Step 4 — Design Targeted Intervention

  • Attitude-focused: provide new outcome information, reframe consequences
  • Norm-focused: make social norms visible, use social proof, engage opinion leaders
  • PBC-focused: reduce barriers, build self-efficacy, provide skills training
  • Implementation intentions: bridge the intention-behavior gap with "if-then" planning

Output Format

## TPB Analysis: [Target Behavior]

### Behavior Specification (TACT)
- Target: [object/person]
- Action: [specific behavior]
- Context: [situation]
- Time: [time frame]

### Predictor Assessment
| Predictor | Score | Key Beliefs | Intervention Potential |
|-----------|-------|-------------|----------------------|
| Attitude | [+/-] | [salient beliefs] | [High/Medium/Low] |
| Subjective norms | [+/-] | [key referents] | [High/Medium/Low] |
| PBC | [+/-] | [barriers/facilitators] | [High/Medium/Low] |

### Intention Strength: [Strong/Moderate/Weak]
### Intention-Behavior Gap Risk: [High/Medium/Low]

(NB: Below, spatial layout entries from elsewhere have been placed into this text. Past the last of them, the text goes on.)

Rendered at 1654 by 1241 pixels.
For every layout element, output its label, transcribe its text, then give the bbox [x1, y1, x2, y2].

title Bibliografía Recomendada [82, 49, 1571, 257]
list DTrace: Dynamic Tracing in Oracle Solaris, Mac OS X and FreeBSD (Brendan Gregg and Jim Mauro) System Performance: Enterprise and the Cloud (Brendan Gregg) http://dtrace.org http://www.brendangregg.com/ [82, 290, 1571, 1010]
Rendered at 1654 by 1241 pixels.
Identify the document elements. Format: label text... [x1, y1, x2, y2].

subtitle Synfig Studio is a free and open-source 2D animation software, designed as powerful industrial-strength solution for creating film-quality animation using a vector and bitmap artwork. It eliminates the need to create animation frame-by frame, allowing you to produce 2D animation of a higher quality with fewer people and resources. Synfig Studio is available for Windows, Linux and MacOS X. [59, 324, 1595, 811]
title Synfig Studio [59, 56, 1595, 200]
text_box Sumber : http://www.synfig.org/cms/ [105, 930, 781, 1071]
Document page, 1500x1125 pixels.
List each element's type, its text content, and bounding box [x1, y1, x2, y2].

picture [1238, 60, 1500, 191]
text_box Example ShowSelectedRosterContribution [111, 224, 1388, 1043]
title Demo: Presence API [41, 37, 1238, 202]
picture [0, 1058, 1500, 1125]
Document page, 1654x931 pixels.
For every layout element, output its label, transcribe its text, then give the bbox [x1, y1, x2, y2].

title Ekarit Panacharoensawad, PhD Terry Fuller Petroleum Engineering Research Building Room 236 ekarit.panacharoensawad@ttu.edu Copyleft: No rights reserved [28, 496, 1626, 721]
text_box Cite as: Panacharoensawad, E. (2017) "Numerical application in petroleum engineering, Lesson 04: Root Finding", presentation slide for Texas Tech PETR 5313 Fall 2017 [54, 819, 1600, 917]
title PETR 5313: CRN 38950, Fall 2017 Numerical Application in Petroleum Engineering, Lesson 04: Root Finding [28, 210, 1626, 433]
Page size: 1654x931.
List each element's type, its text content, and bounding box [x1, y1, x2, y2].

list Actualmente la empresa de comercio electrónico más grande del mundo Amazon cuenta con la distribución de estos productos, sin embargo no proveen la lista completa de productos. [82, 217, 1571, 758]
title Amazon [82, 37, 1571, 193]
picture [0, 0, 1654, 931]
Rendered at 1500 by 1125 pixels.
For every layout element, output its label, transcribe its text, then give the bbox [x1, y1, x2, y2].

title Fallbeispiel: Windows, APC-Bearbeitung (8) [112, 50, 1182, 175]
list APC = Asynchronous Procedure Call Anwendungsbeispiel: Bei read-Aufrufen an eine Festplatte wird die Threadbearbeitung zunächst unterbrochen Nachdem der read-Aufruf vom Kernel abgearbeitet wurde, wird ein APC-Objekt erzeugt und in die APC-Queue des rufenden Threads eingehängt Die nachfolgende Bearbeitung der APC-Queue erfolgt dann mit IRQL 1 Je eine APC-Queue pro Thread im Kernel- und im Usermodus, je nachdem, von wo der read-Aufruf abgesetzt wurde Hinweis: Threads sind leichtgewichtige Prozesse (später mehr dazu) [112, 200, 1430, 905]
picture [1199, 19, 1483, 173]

### Recommended Intervention
1. [Primary lever: weakest predictor]
2. [Implementation intention strategy]
3. [Barrier removal or facilitator enhancement]

Gotchas

  • TPB assumes rational information processing; it underestimates the role of emotions, habits, and unconscious drivers
  • Subjective norms are consistently the weakest predictor in meta-analyses — but this may reflect measurement issues rather than true irrelevance
  • Past behavior often explains more variance than TPB constructs, suggesting habit and automaticity are under-represented
  • PBC is not the same as actual control — people systematically overestimate or underestimate their control
  • The theory works best for deliberate, one-time decisions; for recurring behaviors, habit formation models should supplement TPB
  • Cross-cultural application requires recalibrating normative beliefs — collectivist cultures weight subjective norms more heavily

References

  • Ajzen, I. (1991). The theory of planned behavior. Organizational Behavior and Human Decision Processes, 50(2), 179-211.
  • Armitage, C. J. & Conner, M. (2001). Efficacy of the theory of planned behaviour: a meta-analytic review. British Journal of Social Psychology, 40(4), 471-499.
  • Fishbein, M. & Ajzen, I. (2010). Predicting and changing behavior: the reasoned action approach. Psychology Press.